The grey areas in recovering black money
"The Government of India is taking all necessary steps to access tax-related information from foreign governments...Black money stashed abroad will be brought back,” he said.
Jaitley said Switzerland has agreed to share information related to HSBC and Liechestein lists of account holders, provided there is independent evidence collected by Indian authorities.
The breakthrough came after a string of parleys between a three-member official team headed by revenue secretary Shaktikanta Das in Switzerland.
“Switzerland has indicated willingness to provide information in respect of cases where investigations have been carried out by our income tax (I-T) department independently from what Swiss Government considers as stolen data,” a finance ministry statement said.
This development is very significant because there are a number of cases of account holders included in a list of HSBC bank account holders, which were investigated by the I-T department.
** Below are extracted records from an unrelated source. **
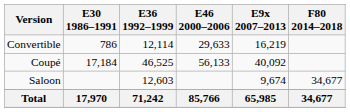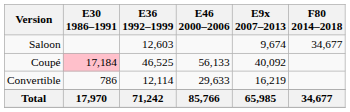rows swapped: Saloon <-> Convertible
Coupé | E30 1986–1991: no background -> pink background
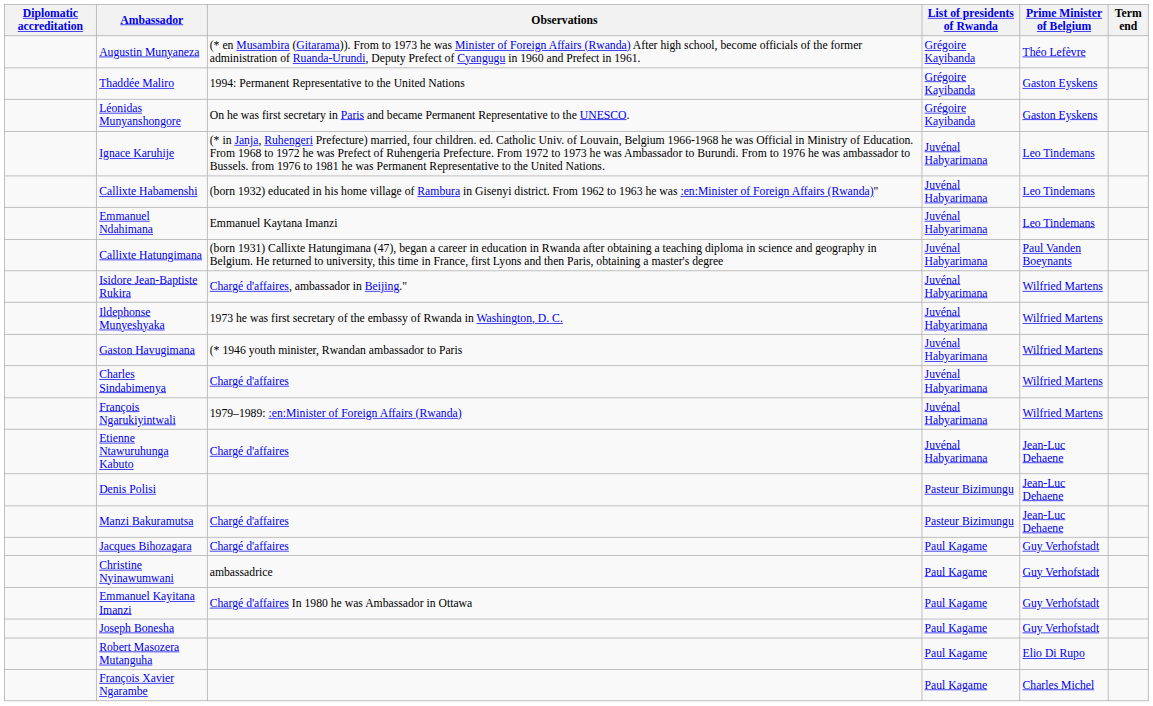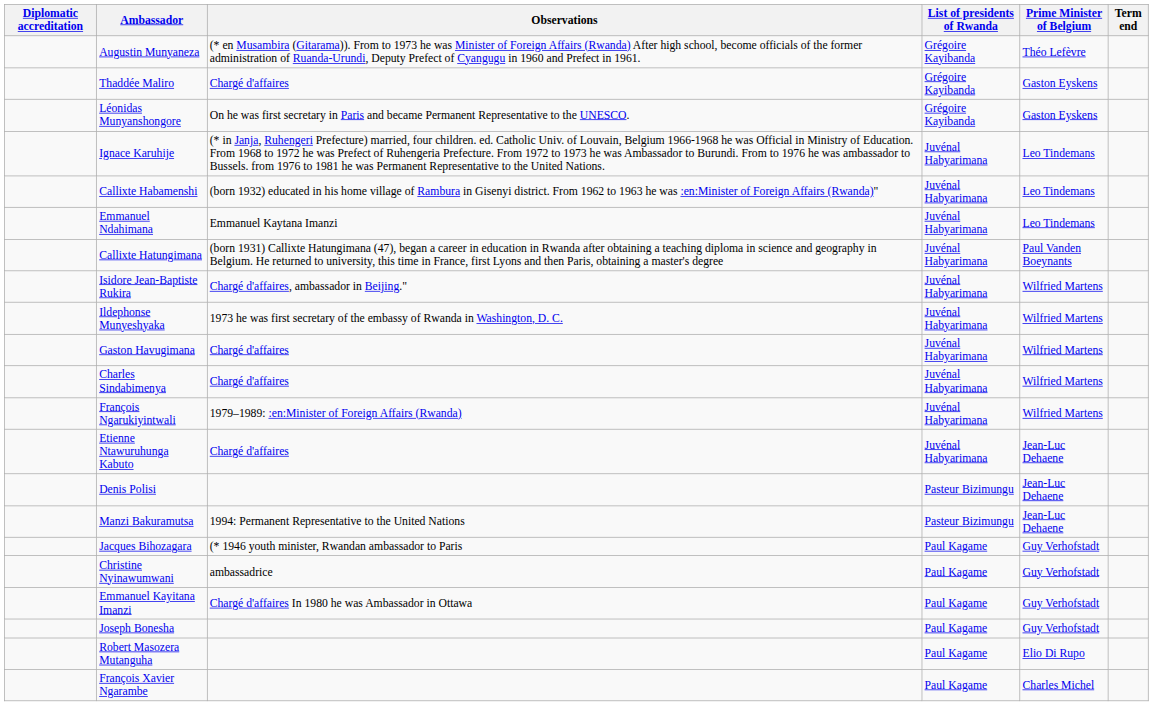Thaddée Maliro | Observations: 1994: Permanent Representative to the United Nations -> Chargé d'affaires
Gaston Havugimana | Observations: (* 1946 youth minister, Rwandan ambassador to Paris -> Chargé d'affaires
Manzi Bakuramutsa | Observations: Chargé d'affaires -> 1994: Permanent Representative to the United Nations
Jacques Bihozagara | Observations: Chargé d'affaires -> (* 1946 youth minister, Rwandan ambassador to Paris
“Earlier, the Swiss Government had not agreed to provide any information on names which were included in the HSBC list on the ground that these were stolen data and have been obtained in breach of Swiss law,” the statement said.
The Finance Minister also said that government will make public the names of people who have illicit wealth in offshore accounts once formal charges are framed.
"We have no difficulty in making the names public," Jaitley said, adding that it was constrained in making the disclosures due to a double taxation pact signed by the then Congress government with Germany in 1995.
India and Switzerland have also agreed to discuss an agreement for automatic exchange of tax information.
"We only have a list of names and we wanted details of those accounts. A breakthrough was reached that in cases where there is independent investigation in India and evidence is collected in India, those details in relation to those accounts will be provided even if those accounts are on the HSBC list. So that absolute prohibition which the Swiss have imposed no longer exists," the finance minister said.
"Perhaps the details which so far have eluded us would certainly come to us".
Indian and Swiss governments have been in talks for the past few years on the matter of alleged black money parked by Indian citizens in banks in Switzerland.
As per Swiss National Bank's latest data, the total money held by Indians in Swiss banks stood at over Rs 14,000 crore as on December 2013, up by nearly 42% from a year ago.